A bird that forgets to fly.
A BIRD THAT FORGETS TO FLY.......
A few days ago, as I was walking back from the library in the evening, I passed by a familiar shop on my way home. It was a bird shop, or at least that’s what it could be called. The sight of it always struck me—cages lined up, each holding a bird, and there were so many of them. I could count at least thirty or forty, all different shapes and sizes, though most of them appeared to be of the same kind—small, delicate creatures. The shop had been there for as long as I could remember, at least seven years now, and its presence was woven into the fabric of my daily life.
I remember one day, as I was walking past with my sister, she suddenly stopped and gazed at the birds. “What if they were all set free?” she asked, her voice filled with quiet curiosity.

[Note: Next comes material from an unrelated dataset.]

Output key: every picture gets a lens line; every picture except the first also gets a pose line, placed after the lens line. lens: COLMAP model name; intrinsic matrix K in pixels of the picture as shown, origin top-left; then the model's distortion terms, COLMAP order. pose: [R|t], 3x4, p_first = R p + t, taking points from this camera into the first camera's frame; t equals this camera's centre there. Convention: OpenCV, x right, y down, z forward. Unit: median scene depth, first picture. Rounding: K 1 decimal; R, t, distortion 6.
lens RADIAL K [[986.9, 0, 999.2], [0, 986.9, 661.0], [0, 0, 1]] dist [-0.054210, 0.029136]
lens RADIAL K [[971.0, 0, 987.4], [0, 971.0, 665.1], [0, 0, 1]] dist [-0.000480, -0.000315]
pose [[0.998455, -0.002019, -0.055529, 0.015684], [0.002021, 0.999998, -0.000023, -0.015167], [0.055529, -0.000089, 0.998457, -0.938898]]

I thought about it for a moment before answering. "Even then," I said slowly, "they would probably die. They don’t know how to fly anymore, and even if they did, they wouldn’t survive in this harsh city. It’s not the environment for them. They’ve been caged for so long, this is all they know. In a place like this, they’re meant to stay in their cages."

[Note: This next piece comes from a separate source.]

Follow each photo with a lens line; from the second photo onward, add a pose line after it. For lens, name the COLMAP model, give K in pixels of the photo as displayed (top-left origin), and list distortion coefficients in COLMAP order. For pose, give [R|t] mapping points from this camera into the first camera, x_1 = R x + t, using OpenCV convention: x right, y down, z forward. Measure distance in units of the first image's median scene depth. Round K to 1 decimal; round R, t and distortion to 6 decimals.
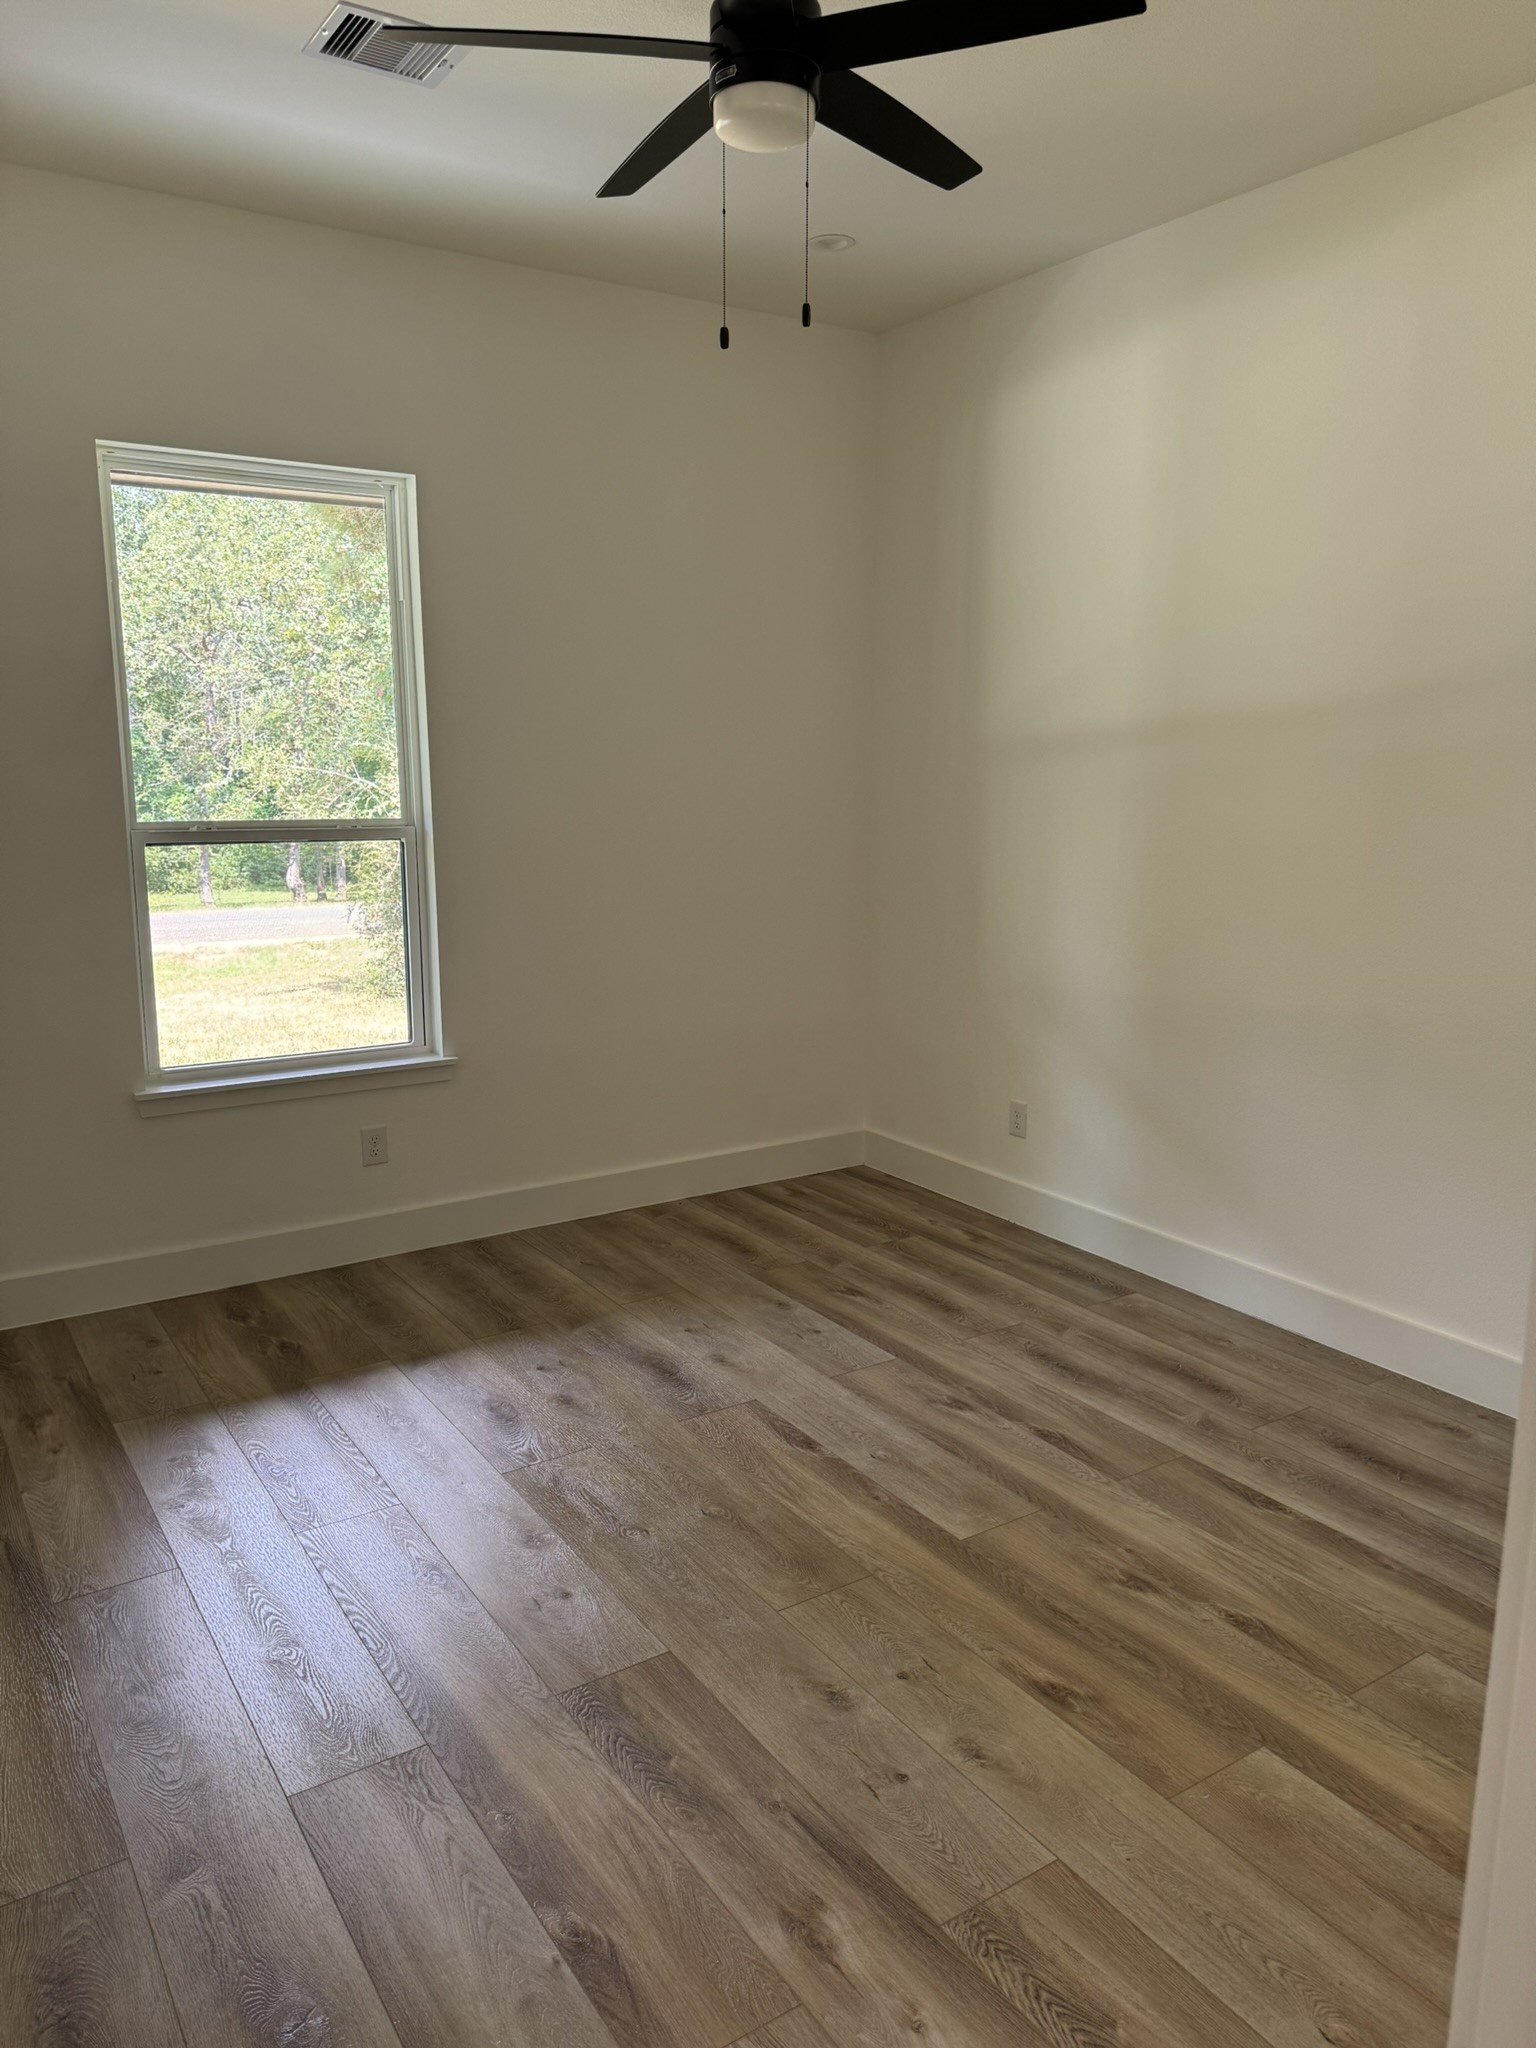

I remember giving her the same answer, word for word, years ago when I had asked my Nanaji about the birds kept in my Nani's house. It was a simple answer, one that made sense at the time.

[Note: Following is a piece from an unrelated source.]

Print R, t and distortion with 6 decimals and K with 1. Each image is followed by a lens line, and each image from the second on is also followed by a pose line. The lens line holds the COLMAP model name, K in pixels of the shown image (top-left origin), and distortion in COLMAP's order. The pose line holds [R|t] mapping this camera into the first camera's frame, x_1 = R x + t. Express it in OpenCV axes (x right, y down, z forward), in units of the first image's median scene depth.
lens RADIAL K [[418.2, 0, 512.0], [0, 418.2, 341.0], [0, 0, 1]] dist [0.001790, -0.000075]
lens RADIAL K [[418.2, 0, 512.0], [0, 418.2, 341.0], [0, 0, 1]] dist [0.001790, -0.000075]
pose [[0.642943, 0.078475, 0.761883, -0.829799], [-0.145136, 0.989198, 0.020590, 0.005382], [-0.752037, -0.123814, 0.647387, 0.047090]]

But just a few days ago, as I crossed the road, something different caught my eye. It wasn’t the shop that caught my attention this time, but the birds themselves, perched in their cages. There was a shift in the way I looked at them—a kind of unsettling realization. It was a feeling I couldn’t shake. I didn’t know what to make of it yet, but something told me that the simple answer I had always given might not be enough anymore. Something had changed.
Across the road, directly opposite the bird shop, stood a row of houses. More than twenty families lived there—lower-middle-class families who had been settled in that area for as long as I could remember. The houses, though simple and modest, had a certain permanence to them, their stories written in the fading paint and worn-out doors.
What caught my attention most, however, was the girls who lived in those homes. They were young, their lives already mapped out for them in ways they could barely question. Most of them had attended the nearby government schools, but they were still deprived of quality education and guidance. There was no support for their dreams, no one to show them what was possible beyond their immediate surroundings.
By the time they reached sixteen or eighteen, they were expected to marry, no questions asked. Once married, their world became confined to the four walls of their homes, where their duties were limited to household chores and caring for children. There was no room for personal growth, no opportunity to develop any skills beyond the domestic sphere. They were caged, just like the birds across the street, bound by an invisible force that kept them from soaring beyond their circumstances.
And then it hit me with an unsettling clarity—the birds weren’t the only ones trapped in that kind of existence. These girls, too, were caged. Caged by their circumstances, by their society’s expectations, and by the lack of opportunities to shape their own futures. The more I thought about it, the more I realized the striking similarity. The birds in their cages, unable to fly, seemed to echo the lives of those girls—both groups, unknowingly bound by the same kind of captivity.
For the first time, I saw it not just as a matter of the birds’ confinement, but as something far bigger—an entire system that keeps certain lives caged, whether it’s a bird in a shop or a girl in a home, restricted by boundaries she never chose. And in that moment, I couldn’t help but wonder: how many others, like the birds and the girls, were meant to stay inside the invisible cages built around them?